A local district holiday has been announced by the Ramanathapuram district collector and other officials of the District administration on 26 July 2019 for Erwadi Santhanakoodu (Urus) festival 2019.

==Ervadi Santhanakoodu Festival 2018==
Following is the schedule of the Santhanakoodu (Sandanakoodu) festival commemorating the 844th Urus festival to be held at Ervadi dargha, Ramanathapuram district for a month's time, from 14 July 2018 to 12 August 2018.

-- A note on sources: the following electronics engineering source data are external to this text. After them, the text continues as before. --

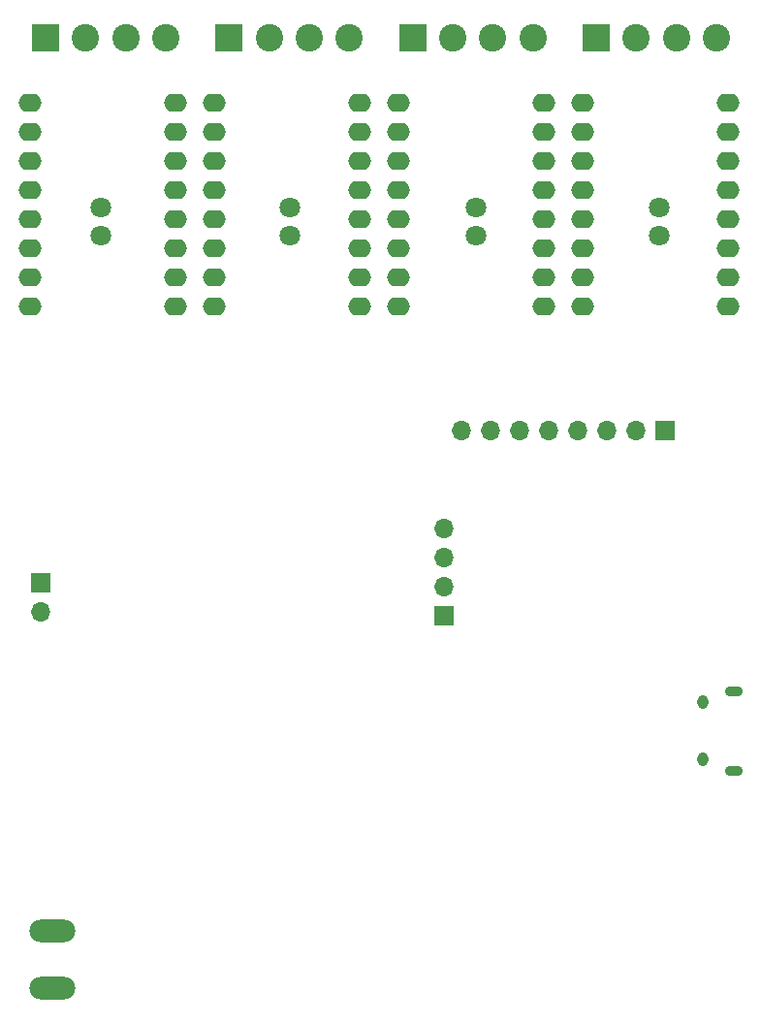
<source format=gbs>
G04 #@! TF.GenerationSoftware,KiCad,Pcbnew,8.0.3-8.0.3-0~ubuntu20.04.1*
G04 #@! TF.CreationDate,2024-08-18T22:02:51-04:00*
G04 #@! TF.ProjectId,syringe_pump,73797269-6e67-4655-9f70-756d702e6b69,rev?*
G04 #@! TF.SameCoordinates,Original*
G04 #@! TF.FileFunction,Soldermask,Bot*
G04 #@! TF.FilePolarity,Negative*
%FSLAX46Y46*%
G04 Gerber Fmt 4.6, Leading zero omitted, Abs format (unit mm)*
G04 Created by KiCad (PCBNEW 8.0.3-8.0.3-0~ubuntu20.04.1) date 2024-08-18 22:02:51*
%MOMM*%
%LPD*%
G01*
G04 APERTURE LIST*
%ADD10C,1.800000*%
%ADD11R,1.700000X1.700000*%
%ADD12O,1.700000X1.700000*%
%ADD13O,4.000000X2.000000*%
%ADD14O,1.550000X0.890000*%
%ADD15O,0.950000X1.250000*%
%ADD16R,2.400000X2.400000*%
%ADD17C,2.400000*%
%ADD18O,2.000000X1.600000*%
G04 APERTURE END LIST*
D10*
X58225000Y-74750000D03*
X58225000Y-72250000D03*
D11*
X107525000Y-91725000D03*
D12*
X104985000Y-91725000D03*
X102445000Y-91725000D03*
X99905000Y-91725000D03*
X97365000Y-91725000D03*
X94825000Y-91725000D03*
X92285000Y-91725000D03*
X89745000Y-91725000D03*
D13*
X54000000Y-140450000D03*
X54000000Y-135450000D03*
D14*
X113500000Y-121500000D03*
D15*
X110800000Y-120500000D03*
X110800000Y-115500000D03*
D14*
X113500000Y-114500000D03*
D10*
X107000000Y-74750000D03*
X107000000Y-72250000D03*
X74700000Y-74750000D03*
X74700000Y-72250000D03*
D11*
X88175000Y-107920000D03*
D12*
X88175000Y-105380000D03*
X88175000Y-102840000D03*
X88175000Y-100300000D03*
D11*
X53000000Y-105025000D03*
D12*
X53000000Y-107565000D03*
D10*
X91000000Y-74750000D03*
X91000000Y-72250000D03*
D16*
X69433333Y-57500000D03*
D17*
X72933333Y-57500000D03*
X76433333Y-57500000D03*
X79933333Y-57500000D03*
D18*
X68100000Y-80890000D03*
X68100000Y-78350000D03*
X68100000Y-75810000D03*
X68100000Y-73270000D03*
X68100000Y-70730000D03*
X68100000Y-68190000D03*
X68100000Y-65650000D03*
X68100000Y-63110000D03*
X80800000Y-63110000D03*
X80800000Y-65650000D03*
X80800000Y-68190000D03*
X80800000Y-70730000D03*
X80800000Y-73270000D03*
X80800000Y-75810000D03*
X80800000Y-78350000D03*
X80800000Y-80890000D03*
D16*
X53400000Y-57500000D03*
D17*
X56900000Y-57500000D03*
X60400000Y-57500000D03*
X63900000Y-57500000D03*
D16*
X101500000Y-57500000D03*
D17*
X105000000Y-57500000D03*
X108500000Y-57500000D03*
X112000000Y-57500000D03*
D18*
X84200000Y-80890000D03*
X84200000Y-78350000D03*
X84200000Y-75810000D03*
X84200000Y-73270000D03*
X84200000Y-70730000D03*
X84200000Y-68190000D03*
X84200000Y-65650000D03*
X84200000Y-63110000D03*
X96900000Y-63110000D03*
X96900000Y-65650000D03*
X96900000Y-68190000D03*
X96900000Y-70730000D03*
X96900000Y-73270000D03*
X96900000Y-75810000D03*
X96900000Y-78350000D03*
X96900000Y-80890000D03*
D16*
X85466666Y-57500000D03*
D17*
X88966666Y-57500000D03*
X92466666Y-57500000D03*
X95966666Y-57500000D03*
D18*
X52000000Y-80890000D03*
X52000000Y-78350000D03*
X52000000Y-75810000D03*
X52000000Y-73270000D03*
X52000000Y-70730000D03*
X52000000Y-68190000D03*
X52000000Y-65650000D03*
X52000000Y-63110000D03*
X64700000Y-63110000D03*
X64700000Y-65650000D03*
X64700000Y-68190000D03*
X64700000Y-70730000D03*
X64700000Y-73270000D03*
X64700000Y-75810000D03*
X64700000Y-78350000D03*
X64700000Y-80890000D03*
X100300000Y-80890000D03*
X100300000Y-78350000D03*
X100300000Y-75810000D03*
X100300000Y-73270000D03*
X100300000Y-70730000D03*
X100300000Y-68190000D03*
X100300000Y-65650000D03*
X100300000Y-63110000D03*
X113000000Y-63110000D03*
X113000000Y-65650000D03*
X113000000Y-68190000D03*
X113000000Y-70730000D03*
X113000000Y-73270000D03*
X113000000Y-75810000D03*
X113000000Y-78350000D03*
X113000000Y-80890000D03*
M02*

</source>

| Date | Day | Time | Event |
|---|---|---|---|
| 14 July 2018 | Saturday | 7.00 PM | Beginning of Holy Moulid Shariff |
| 16 July 2018 | Monday | 4.30 PM | Mursal Ibrahim Shaheed Rali... Moulid Shariff, Thachu oorani |
| 17 July 2018 | Tuesday | 8.00 AM | Ameer Abbas Manthiri Shaheed Rali.. Moulid shariff, Kattupalli. |
| 23 July 2018 | Monday | 6.00 AM | Recital of Quraan Shariff and Qutb Abuthahir Madani Shaheed Moulidh Shariff, Du'aa. |
| 23 July 2018 | Monday | 5.00 PM | Installation of the Lower trunk (ADI MARAM) |
| 24 July 2018 | Tuesday | 6.30 PM | Holy Flag Hoisting (Punithamigu Kodi yetram) |
| 31 July 2018 | Tuesday | 09.00 AM | Aboobakkar Abdul Hakkeem Doctor Shaheed Rali... Moulidh Shariff, Kattupalli. |
| 4 August 2018 | Saturday | 09.00 AM | Abdul Khader Mujahid Shaheed, Ghazanfar Muhaiddeen Shaheed Raliyallahu anhuma (Qadir manthiri, Muhaiddeen manthiri) Moulidh Shariff, Kattupalli. |
| 5 August 2018 | Sunday | 5.30 PM | Beginning of Sandhanakoodu festival, Erwadi dargah. |
| 5 August 2018 | Sunday | 7.00 PM | Fassiyatush Shazuliya Tariqa Zikr Halqa (Halara) Majlis after Maghrib prayers at Jumma Masjid, Erwadi dargah. |
| 6 August 2018 | Monday | 4.30 AM | Urus - Sandal Smearing on the Holy Rouza of Qutbul Hamid Gouthul Majid Badhusha Sulthan Syed Ibrahim Shaheed Rali... and Dua |
| 12 August 2018 | Sunday | 5.30 AM | Recital of Quran, Qattam Thamaam and Shaheed Badhusha Nayagam - Farewell Moulidh |
| 12 August 2018 | Sunday | 5.00 PM | Dismounting of Holy Flag (Punithamigu Kodi Irakkam) |
| 23 August 2018 | Sunday | 7.00 PM | Holy Thabarruk of Shaheed Badhusha Nayagam Ghee Rice (Nei Soru) distribution |

A local district holiday has been announced by the Ramanathapuram district collector and other officials of the District administration on 6 August 2018 for Erwadi Santhanakoodu (Urus) festival 2018.